Required work:
Word for word, copy the line containing "cereal bowl: present" and each line after it in the records below, ending with the last line.

+++ Stored data

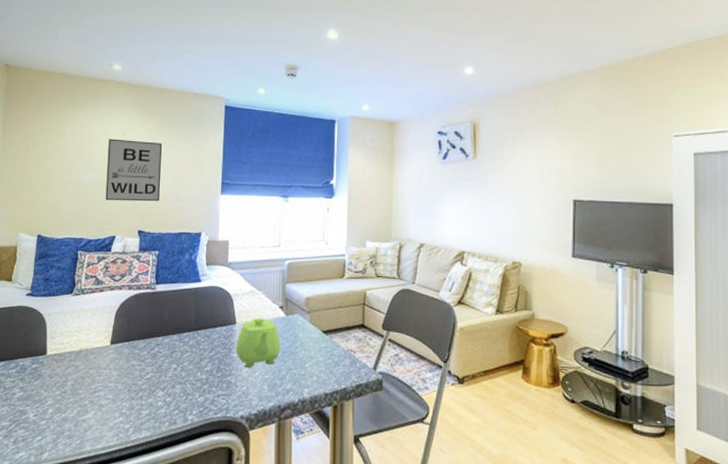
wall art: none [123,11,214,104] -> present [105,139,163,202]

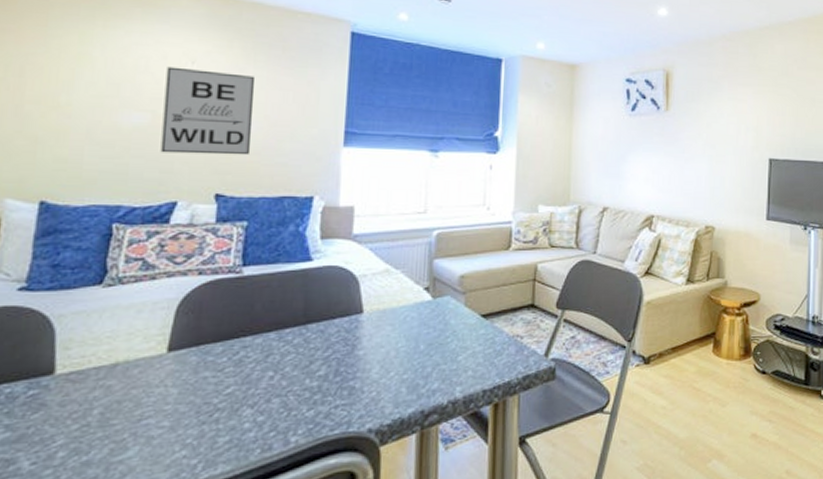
teapot: present [236,317,281,369] -> none [363,303,425,368]

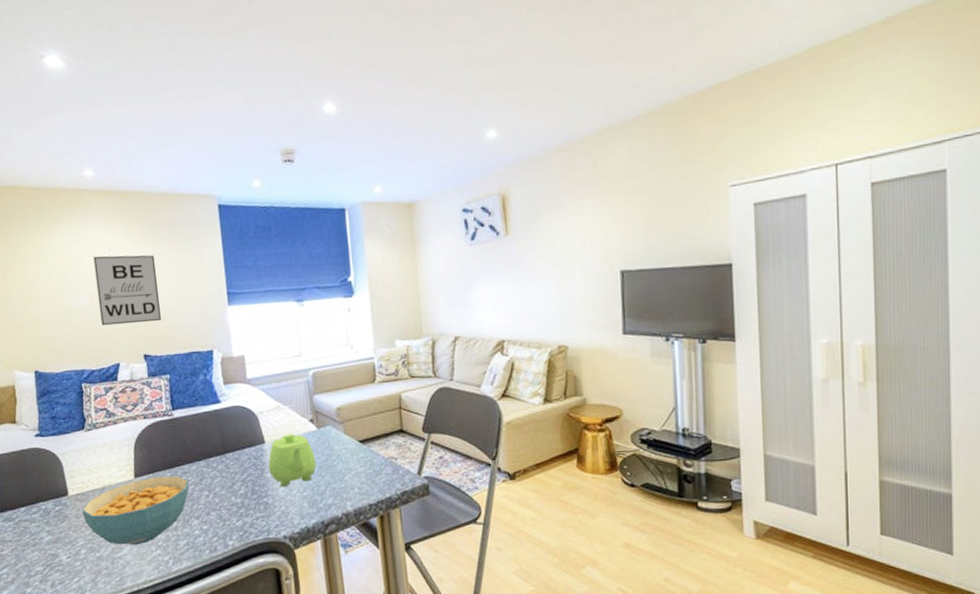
cereal bowl: none [72,350,249,445] -> present [82,475,190,546]
teapot: none [363,303,425,368] -> present [268,433,316,488]

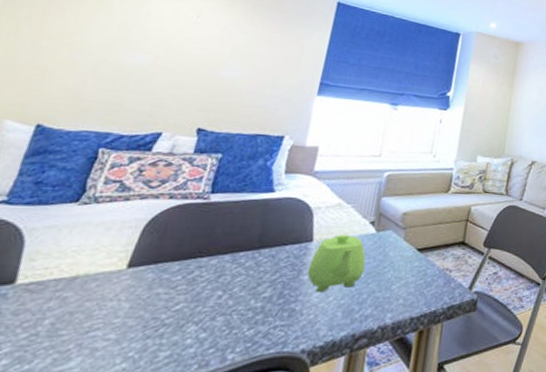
cereal bowl: present [82,475,190,546] -> none [25,268,203,356]
wall art: present [93,255,162,326] -> none [155,18,251,97]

++++++

Answer:
cereal bowl: present [82,475,190,546] -> none [25,268,203,356]
wall art: present [93,255,162,326] -> none [155,18,251,97]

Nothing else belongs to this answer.